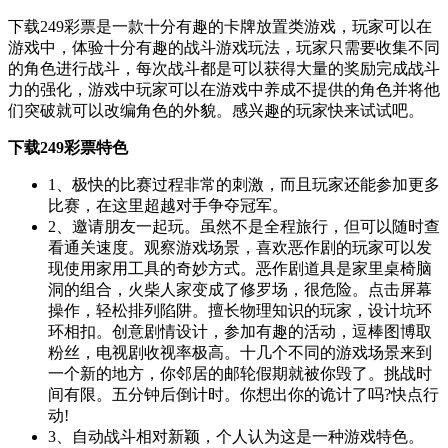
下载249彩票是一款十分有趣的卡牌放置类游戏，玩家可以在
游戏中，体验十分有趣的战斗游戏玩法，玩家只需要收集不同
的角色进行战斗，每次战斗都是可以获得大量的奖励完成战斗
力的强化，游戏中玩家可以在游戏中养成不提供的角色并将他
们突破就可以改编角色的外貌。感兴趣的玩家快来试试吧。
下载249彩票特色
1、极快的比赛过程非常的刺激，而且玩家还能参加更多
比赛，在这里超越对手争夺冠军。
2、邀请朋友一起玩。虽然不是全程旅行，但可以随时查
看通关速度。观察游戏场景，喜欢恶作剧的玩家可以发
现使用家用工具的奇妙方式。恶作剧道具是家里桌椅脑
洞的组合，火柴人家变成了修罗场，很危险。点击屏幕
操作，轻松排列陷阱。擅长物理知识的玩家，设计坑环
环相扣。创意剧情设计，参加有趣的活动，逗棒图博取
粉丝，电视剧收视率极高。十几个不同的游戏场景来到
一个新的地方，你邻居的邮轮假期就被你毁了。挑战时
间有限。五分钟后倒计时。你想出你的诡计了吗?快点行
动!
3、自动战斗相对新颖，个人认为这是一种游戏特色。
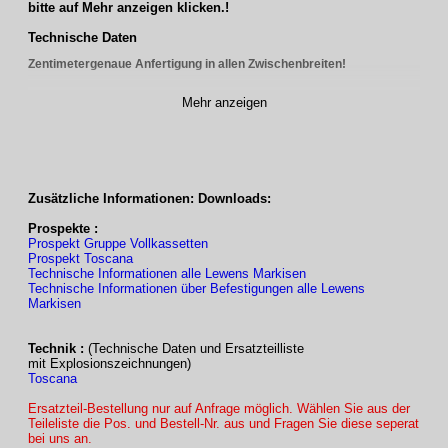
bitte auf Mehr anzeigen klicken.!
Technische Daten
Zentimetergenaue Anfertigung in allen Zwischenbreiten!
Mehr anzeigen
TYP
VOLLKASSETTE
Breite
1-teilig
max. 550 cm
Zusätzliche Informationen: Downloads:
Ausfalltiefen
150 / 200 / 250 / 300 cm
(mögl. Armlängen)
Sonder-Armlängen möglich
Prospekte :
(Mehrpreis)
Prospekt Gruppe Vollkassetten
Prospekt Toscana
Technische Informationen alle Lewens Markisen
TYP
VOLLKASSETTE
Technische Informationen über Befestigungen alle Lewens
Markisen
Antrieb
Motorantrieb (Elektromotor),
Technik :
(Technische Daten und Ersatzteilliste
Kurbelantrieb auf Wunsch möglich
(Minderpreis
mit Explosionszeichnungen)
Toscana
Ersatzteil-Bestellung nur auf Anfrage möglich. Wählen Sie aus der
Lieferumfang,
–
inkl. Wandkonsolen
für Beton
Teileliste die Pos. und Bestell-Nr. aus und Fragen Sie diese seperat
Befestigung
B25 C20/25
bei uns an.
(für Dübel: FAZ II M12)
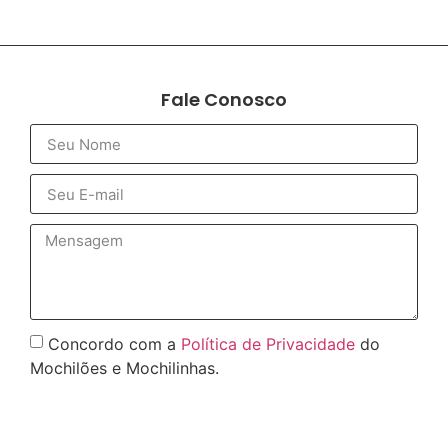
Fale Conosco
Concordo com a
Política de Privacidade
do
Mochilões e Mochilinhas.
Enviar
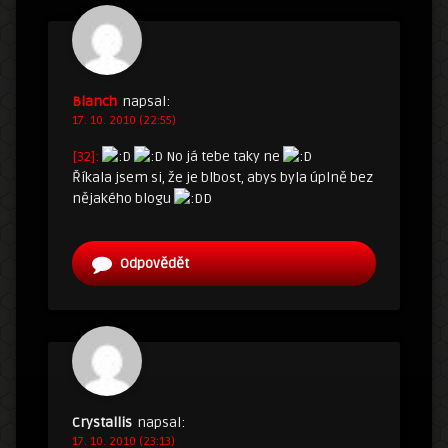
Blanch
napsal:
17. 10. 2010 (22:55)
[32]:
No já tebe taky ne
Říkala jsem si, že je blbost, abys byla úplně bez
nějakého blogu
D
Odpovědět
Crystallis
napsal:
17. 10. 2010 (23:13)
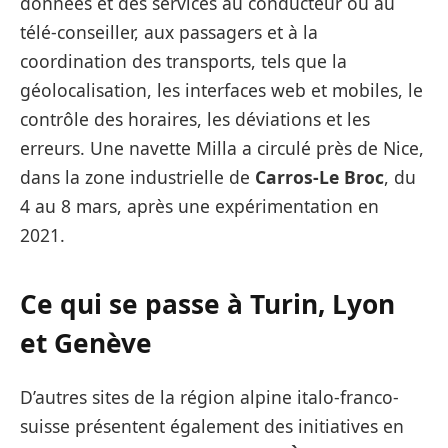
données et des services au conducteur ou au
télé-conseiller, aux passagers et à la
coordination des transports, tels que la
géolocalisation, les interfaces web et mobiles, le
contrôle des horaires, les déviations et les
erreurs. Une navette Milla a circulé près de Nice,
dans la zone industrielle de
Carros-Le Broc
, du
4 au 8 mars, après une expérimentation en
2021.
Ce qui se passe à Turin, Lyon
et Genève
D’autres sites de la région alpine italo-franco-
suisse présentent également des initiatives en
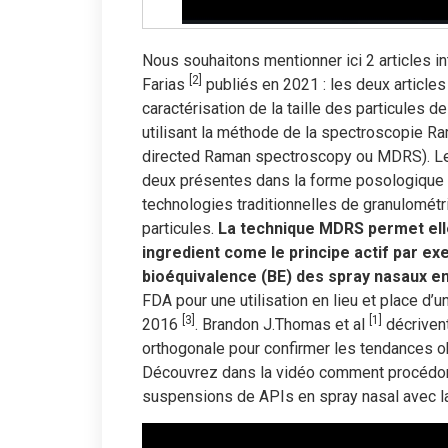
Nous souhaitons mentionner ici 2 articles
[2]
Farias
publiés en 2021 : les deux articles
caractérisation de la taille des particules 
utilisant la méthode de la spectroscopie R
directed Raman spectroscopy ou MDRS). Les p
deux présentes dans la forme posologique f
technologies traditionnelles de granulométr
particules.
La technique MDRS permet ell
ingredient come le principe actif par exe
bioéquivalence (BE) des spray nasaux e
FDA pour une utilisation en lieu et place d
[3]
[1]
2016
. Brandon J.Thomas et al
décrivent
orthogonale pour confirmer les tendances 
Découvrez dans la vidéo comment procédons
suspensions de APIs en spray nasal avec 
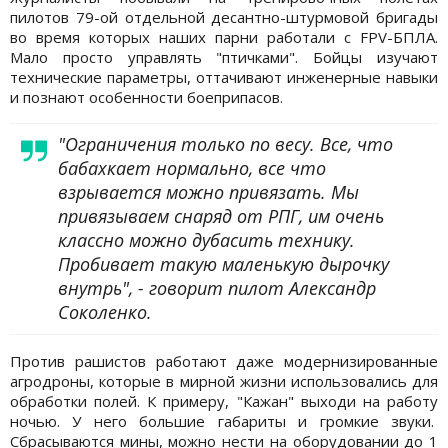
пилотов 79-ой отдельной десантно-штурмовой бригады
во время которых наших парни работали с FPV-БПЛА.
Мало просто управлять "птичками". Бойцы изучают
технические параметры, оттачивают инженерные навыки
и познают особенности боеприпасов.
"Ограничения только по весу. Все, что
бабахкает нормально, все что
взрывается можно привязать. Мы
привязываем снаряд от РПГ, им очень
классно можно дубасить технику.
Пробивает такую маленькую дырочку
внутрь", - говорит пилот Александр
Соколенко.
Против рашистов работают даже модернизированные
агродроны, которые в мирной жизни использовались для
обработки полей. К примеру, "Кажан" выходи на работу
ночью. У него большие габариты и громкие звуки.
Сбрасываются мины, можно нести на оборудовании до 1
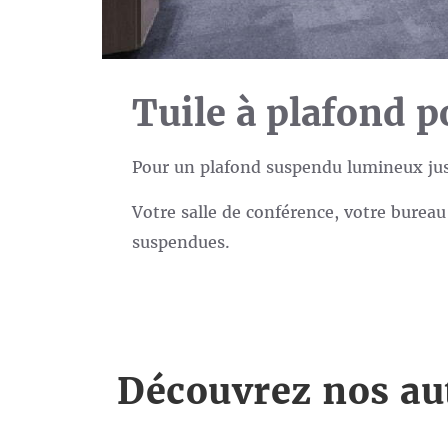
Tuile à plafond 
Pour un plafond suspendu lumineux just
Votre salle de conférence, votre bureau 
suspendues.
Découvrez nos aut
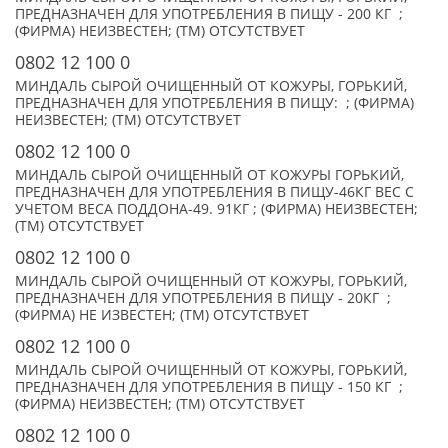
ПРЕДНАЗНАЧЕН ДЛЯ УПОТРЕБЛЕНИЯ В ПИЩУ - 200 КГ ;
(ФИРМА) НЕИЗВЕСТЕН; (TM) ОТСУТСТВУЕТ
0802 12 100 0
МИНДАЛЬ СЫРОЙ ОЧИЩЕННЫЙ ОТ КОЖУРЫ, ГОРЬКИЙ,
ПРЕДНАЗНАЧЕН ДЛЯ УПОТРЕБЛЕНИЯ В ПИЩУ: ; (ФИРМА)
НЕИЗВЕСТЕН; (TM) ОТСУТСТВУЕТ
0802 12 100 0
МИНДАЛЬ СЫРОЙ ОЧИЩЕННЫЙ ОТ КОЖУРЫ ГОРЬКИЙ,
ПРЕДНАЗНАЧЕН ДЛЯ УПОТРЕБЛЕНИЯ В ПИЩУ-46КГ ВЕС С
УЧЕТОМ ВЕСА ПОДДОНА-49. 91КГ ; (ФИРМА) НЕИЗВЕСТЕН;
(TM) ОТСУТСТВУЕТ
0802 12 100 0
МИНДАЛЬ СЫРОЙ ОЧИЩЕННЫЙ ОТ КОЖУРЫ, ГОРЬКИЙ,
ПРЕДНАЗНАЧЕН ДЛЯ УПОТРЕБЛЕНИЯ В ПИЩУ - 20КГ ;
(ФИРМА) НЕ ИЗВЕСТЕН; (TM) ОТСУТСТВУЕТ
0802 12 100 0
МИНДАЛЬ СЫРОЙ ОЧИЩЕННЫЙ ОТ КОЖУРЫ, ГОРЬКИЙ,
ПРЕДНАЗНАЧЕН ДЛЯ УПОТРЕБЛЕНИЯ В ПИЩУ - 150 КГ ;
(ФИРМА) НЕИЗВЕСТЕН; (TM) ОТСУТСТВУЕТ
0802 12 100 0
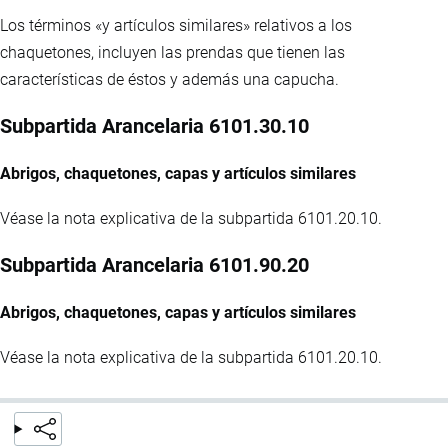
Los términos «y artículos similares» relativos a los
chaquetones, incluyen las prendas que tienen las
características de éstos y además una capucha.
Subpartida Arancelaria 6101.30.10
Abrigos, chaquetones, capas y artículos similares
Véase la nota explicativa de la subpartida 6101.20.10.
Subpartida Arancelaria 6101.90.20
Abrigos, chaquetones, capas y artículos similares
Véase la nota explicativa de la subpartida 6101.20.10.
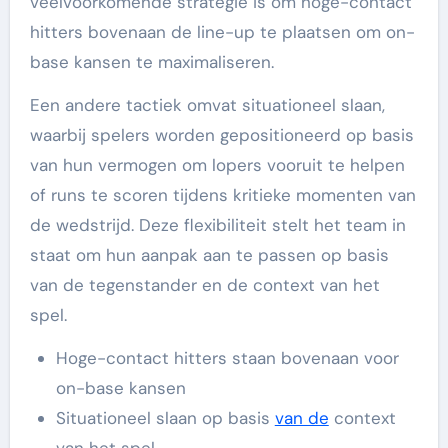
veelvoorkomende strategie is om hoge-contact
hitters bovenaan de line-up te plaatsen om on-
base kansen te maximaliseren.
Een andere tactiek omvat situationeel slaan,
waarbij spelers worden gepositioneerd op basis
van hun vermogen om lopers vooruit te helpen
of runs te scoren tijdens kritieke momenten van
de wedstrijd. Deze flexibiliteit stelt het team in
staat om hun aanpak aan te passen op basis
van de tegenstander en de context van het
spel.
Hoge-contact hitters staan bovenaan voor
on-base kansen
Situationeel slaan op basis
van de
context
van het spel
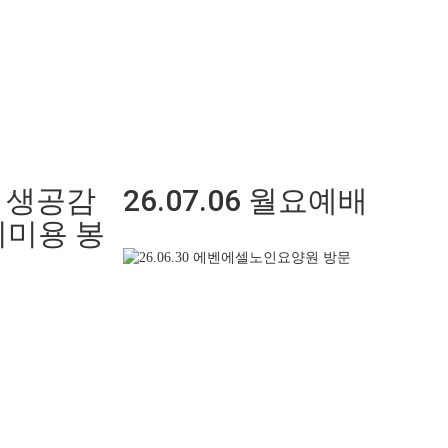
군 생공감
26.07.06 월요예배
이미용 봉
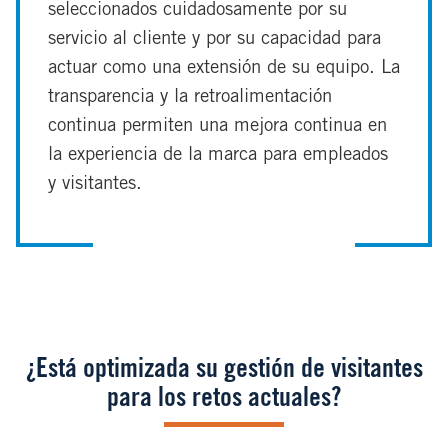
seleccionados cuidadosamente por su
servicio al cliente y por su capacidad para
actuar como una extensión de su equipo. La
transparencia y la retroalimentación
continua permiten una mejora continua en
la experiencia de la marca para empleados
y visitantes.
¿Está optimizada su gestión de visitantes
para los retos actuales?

# Exercise instructions
Repeat all the data as it stands, dropping any images it holds.

# Solution to this problem
下载249彩票是一款十分有趣的卡牌放置类游戏，玩家可以在
游戏中，体验十分有趣的战斗游戏玩法，玩家只需要收集不同
的角色进行战斗，每次战斗都是可以获得大量的奖励完成战斗
力的强化，游戏中玩家可以在游戏中养成不提供的角色并将他
们突破就可以改编角色的外貌。感兴趣的玩家快来试试吧。
下载249彩票特色
1、极快的比赛过程非常的刺激，而且玩家还能参加更多
比赛，在这里超越对手争夺冠军。
2、邀请朋友一起玩。虽然不是全程旅行，但可以随时查
看通关速度。观察游戏场景，喜欢恶作剧的玩家可以发
现使用家用工具的奇妙方式。恶作剧道具是家里桌椅脑
洞的组合，火柴人家变成了修罗场，很危险。点击屏幕
操作，轻松排列陷阱。擅长物理知识的玩家，设计坑环
环相扣。创意剧情设计，参加有趣的活动，逗棒图博取
粉丝，电视剧收视率极高。十几个不同的游戏场景来到
一个新的地方，你邻居的邮轮假期就被你毁了。挑战时
间有限。五分钟后倒计时。你想出你的诡计了吗?快点行
动!
3、自动战斗相对新颖，个人认为这是一种游戏特色。
bitte auf Mehr anzeigen klicken.!
Technische Daten
Zentimetergenaue Anfertigung in allen Zwischenbreiten!
Mehr anzeigen
TYP
VOLLKASSETTE
Breite
1-teilig
max. 550 cm
Zusätzliche Informationen: Downloads:
Ausfalltiefen
150 / 200 / 250 / 300 cm
(mögl. Armlängen)
Sonder-Armlängen möglich
Prospekte :
(Mehrpreis)
Prospekt Gruppe Vollkassetten
Prospekt Toscana
Technische Informationen alle Lewens Markisen
TYP
VOLLKASSETTE
Technische Informationen über Befestigungen alle Lewens
Markisen
Antrieb
Motorantrieb (Elektromotor),
Technik :
(Technische Daten und Ersatzteilliste
Kurbelantrieb auf Wunsch möglich
(Minderpreis
mit Explosionszeichnungen)
Toscana
Ersatzteil-Bestellung nur auf Anfrage möglich. Wählen Sie aus der
Lieferumfang,
–
inkl. Wandkonsolen
für Beton
Teileliste die Pos. und Bestell-Nr. aus und Fragen Sie diese seperat
Befestigung
B25 C20/25
bei uns an.
(für Dübel: FAZ II M12)
Fale Conosco
Concordo com a
Política de Privacidade
do
Mochilões e Mochilinhas.
Enviar
Blanch
napsal:
17. 10. 2010 (22:55)
[32]:
No já tebe taky ne
Říkala jsem si, že je blbost, abys byla úplně bez
nějakého blogu
D
Odpovědět
Crystallis
napsal:
17. 10. 2010 (23:13)
données et des services au conducteur ou au
télé-conseiller, aux passagers et à la
coordination des transports, tels que la
géolocalisation, les interfaces web et mobiles, le
contrôle des horaires, les déviations et les
erreurs. Une navette Milla a circulé près de Nice,
dans la zone industrielle de
Carros-Le Broc
, du
4 au 8 mars, après une expérimentation en
2021.
Ce qui se passe à Turin, Lyon
et Genève
D’autres sites de la région alpine italo-franco-
suisse présentent également des initiatives en
Nous souhaitons mentionner ici 2 articles
[2]
Farias
publiés en 2021 : les deux articles
caractérisation de la taille des particules 
utilisant la méthode de la spectroscopie R
directed Raman spectroscopy ou MDRS). Les p
deux présentes dans la forme posologique f
technologies traditionnelles de granulométr
particules.
La technique MDRS permet ell
ingredient come le principe actif par exe
bioéquivalence (BE) des spray nasaux e
FDA pour une utilisation en lieu et place d
[3]
[1]
2016
. Brandon J.Thomas et al
décrivent
orthogonale pour confirmer les tendances 
Découvrez dans la vidéo comment procédons
suspensions de APIs en spray nasal avec 
пилотов 79-ой отдельной десантно-штурмовой бригады
во время которых наших парни работали с FPV-БПЛА.
Мало просто управлять "птичками". Бойцы изучают
технические параметры, оттачивают инженерные навыки
и познают особенности боеприпасов.
"Ограничения только по весу. Все, что
бабахкает нормально, все что
взрывается можно привязать. Мы
привязываем снаряд от РПГ, им очень
классно можно дубасить технику.
Пробивает такую маленькую дырочку
внутрь", - говорит пилот Александр
Соколенко.
Против рашистов работают даже модернизированные
агродроны, которые в мирной жизни использовались для
обработки полей. К примеру, "Кажан" выходи на работу
ночью. У него большие габариты и громкие звуки.
Сбрасываются мины, можно нести на оборудовании до 1
Tuile à plafond 
Pour un plafond suspendu lumineux just
Votre salle de conférence, votre bureau 
suspendues.
Découvrez nos aut
ПРЕДНАЗНАЧЕН ДЛЯ УПОТРЕБЛЕНИЯ В ПИЩУ - 200 КГ ;
(ФИРМА) НЕИЗВЕСТЕН; (TM) ОТСУТСТВУЕТ
0802 12 100 0
МИНДАЛЬ СЫРОЙ ОЧИЩЕННЫЙ ОТ КОЖУРЫ, ГОРЬКИЙ,
ПРЕДНАЗНАЧЕН ДЛЯ УПОТРЕБЛЕНИЯ В ПИЩУ: ; (ФИРМА)
НЕИЗВЕСТЕН; (TM) ОТСУТСТВУЕТ
0802 12 100 0
МИНДАЛЬ СЫРОЙ ОЧИЩЕННЫЙ ОТ КОЖУРЫ ГОРЬКИЙ,
ПРЕДНАЗНАЧЕН ДЛЯ УПОТРЕБЛЕНИЯ В ПИЩУ-46КГ ВЕС С
УЧЕТОМ ВЕСА ПОДДОНА-49. 91КГ ; (ФИРМА) НЕИЗВЕСТЕН;
(TM) ОТСУТСТВУЕТ
0802 12 100 0
МИНДАЛЬ СЫРОЙ ОЧИЩЕННЫЙ ОТ КОЖУРЫ, ГОРЬКИЙ,
ПРЕДНАЗНАЧЕН ДЛЯ УПОТРЕБЛЕНИЯ В ПИЩУ - 20КГ ;
(ФИРМА) НЕ ИЗВЕСТЕН; (TM) ОТСУТСТВУЕТ
0802 12 100 0
МИНДАЛЬ СЫРОЙ ОЧИЩЕННЫЙ ОТ КОЖУРЫ, ГОРЬКИЙ,
ПРЕДНАЗНАЧЕН ДЛЯ УПОТРЕБЛЕНИЯ В ПИЩУ - 150 КГ ;
(ФИРМА) НЕИЗВЕСТЕН; (TM) ОТСУТСТВУЕТ
0802 12 100 0
Los términos «y artículos similares» relativos a los
chaquetones, incluyen las prendas que tienen las
características de éstos y además una capucha.
Subpartida Arancelaria 6101.30.10
Abrigos, chaquetones, capas y artículos similares
Véase la nota explicativa de la subpartida 6101.20.10.
Subpartida Arancelaria 6101.90.20
Abrigos, chaquetones, capas y artículos similares
Véase la nota explicativa de la subpartida 6101.20.10.
veelvoorkomende strategie is om hoge-contact
hitters bovenaan de line-up te plaatsen om on-
base kansen te maximaliseren.
Een andere tactiek omvat situationeel slaan,
waarbij spelers worden gepositioneerd op basis
van hun vermogen om lopers vooruit te helpen
of runs te scoren tijdens kritieke momenten van
de wedstrijd. Deze flexibiliteit stelt het team in
staat om hun aanpak aan te passen op basis
van de tegenstander en de context van het
spel.
Hoge-contact hitters staan bovenaan voor
on-base kansen
Situationeel slaan op basis
van de
context
van het spel
군 생공감
26.07.06 월요예배
이미용 봉
seleccionados cuidadosamente por su
servicio al cliente y por su capacidad para
actuar como una extensión de su equipo. La
transparencia y la retroalimentación
continua permiten una mejora continua en
la experiencia de la marca para empleados
y visitantes.
¿Está optimizada su gestión de visitantes
para los retos actuales?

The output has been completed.